Al acercarnos a Málaga, le propuse a Juan que me dejara en la primera estación de gasolina que se nos atravezara. Contrariado, él insistió para que viniera a beber una cerveza fría al pueblito donde estaban viviendo, pues se encontraba en el mismo camino. Su generosidad y la alegría que nuestro encuentro parecía haberle brindado me impidieron rechazar la invitación.
En un par de minutos llegamos a una casoneta ubicada sobre un alto camino empedrado, justo al lado de un edificio en obras. Después de estacionar el auto, Sofián abrió la puerta, salió y me dio paso para seguirlo. Bajo ese ardiente calor del atardecer, una cerveza fría parecía una gran recompensa. Viendo al perro, que continuaba resoplando como un caballo, pensé que a él también le vendría bien algún trago para refrescar la garganta. Juan se inclinó hacia el asiento de atrás y tomó al perro por el collar, cargándolo con un solo brazo de manera un poco ruda. Jadeando aún más fuerte, el bulldog dejaba un caminito de babaza blanca tras de sí. Juan lo cargó hasta un grifo que estaba a unos metros y, sin soltarlo del cuello, abrió la llave para que el perro calmara su sed. El fuerte chorro de agua hizo el efecto contrario, pues el collar ya asfixiaba al animal y esto lo atoraba todavía más. El perrito bufaba y pataleaba para liberarse. Entonces Juan se dio cuenta pero, extrañamente, resolvió darle fuertes bofetadas sobre el hocico y, para completar, Sofián se acercó con afán y repitió la acción de su compañero. Yo apenas atiné a decirles que dejaran al animal tranquilo, pero tampoco insistí mucho porque esa repentina y violenta acción me paralizó. Cuando el perro dejó de moverse, Juan lo dejó caer sobre el suelo e intentó una respiración boca a boca. Sofián se resistía a aceptar lo sucedido y le propinó unos bruscos masajes sobre el vientre.
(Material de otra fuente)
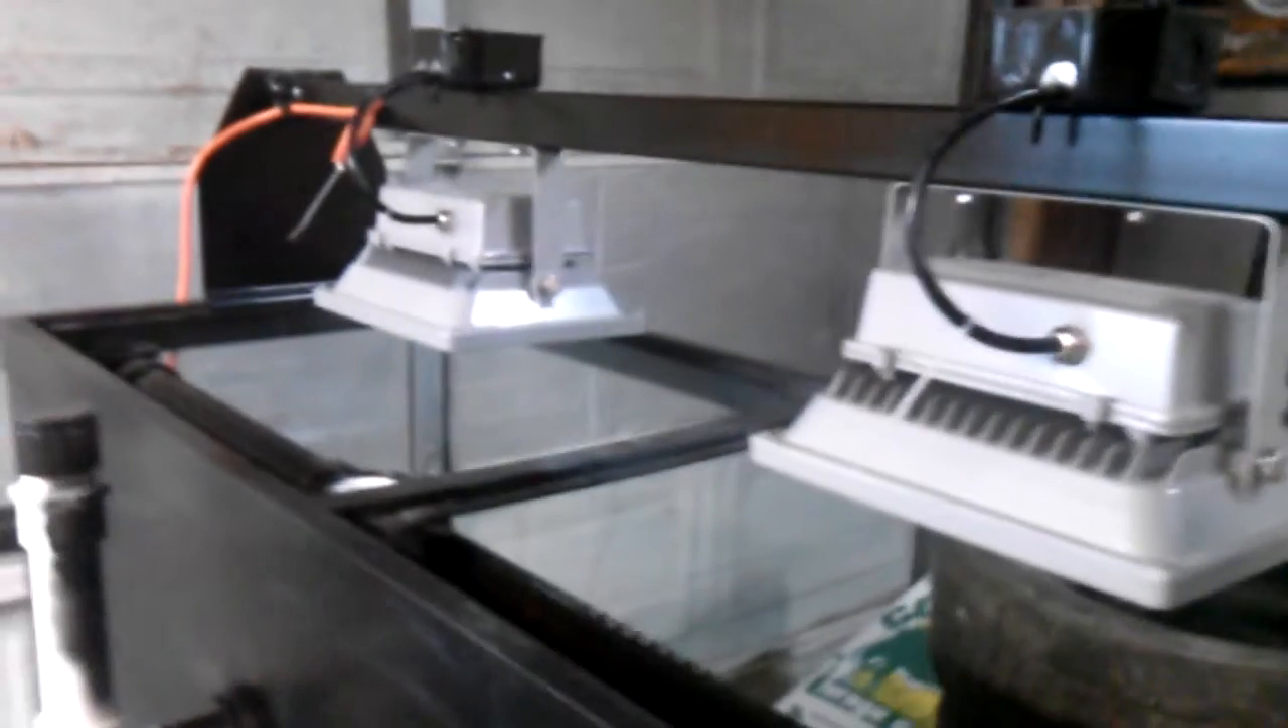I've got the lights all done at least the top lights anyway.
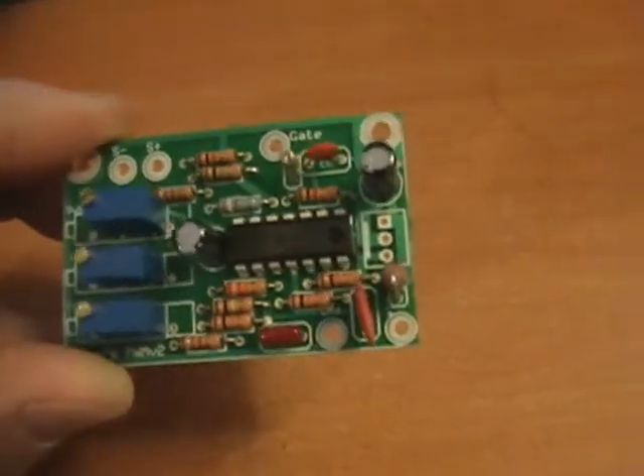Since my last clip I've added a couple of capacitors and a couple of potentiometers. All that's left to do is add the offset and wire it up.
La muerte del animal quedó confirmada por una pequeña expulsión de mierda flatulenta cuya textura contrastaba con el suelo empedrado.
Un denso ambiente de duelo, una especie de neblina se instaló y nos cubrió a los tres. Yo miraba al suelo, atónito. El cadáver del perro estaba rodeado de un charco de agua, mierda y babaza blanca. Su lengua seguía por fuera. En el fondo, yo me sentía incapacitado para juzgar esta muerte accidental. Aquellos hombres me habían conducido amablemente y ahora, justo cuando trataban de hacer algo bien (de una manera bastante bruta, es cierto), la realidad les pateaba la nariz. Juan era el más decepcionado de todos, seguramente porque se sentía responsable directo. Negaba con la cabeza y maldecía sin parar, como si no se explicara la cosa. Pasado un rato, entró a la casa y regresó con una cerveza helada, una caja de cartón y una pala. Metió al perro en el cofre del carro, siempre tomándolo del collar con su inmensa mano derecha.
Bebimos la cerveza en silencio, dando cortos sorbos y pasándola sin mirarnos a la cara. Cumplido lo acordado, estreché la mano de cada uno, expresándoles que sentía mucho lo sucedido y que no era culpa de nadie, que así eran las cosas, pero antes de partir, Juan me dijo, lastimero :
– Ají ej la vida, ¿no ? Todo ej culpa de ejte puto calor que hace acá… Ya es el tercer perrito que se me muere ejte verano.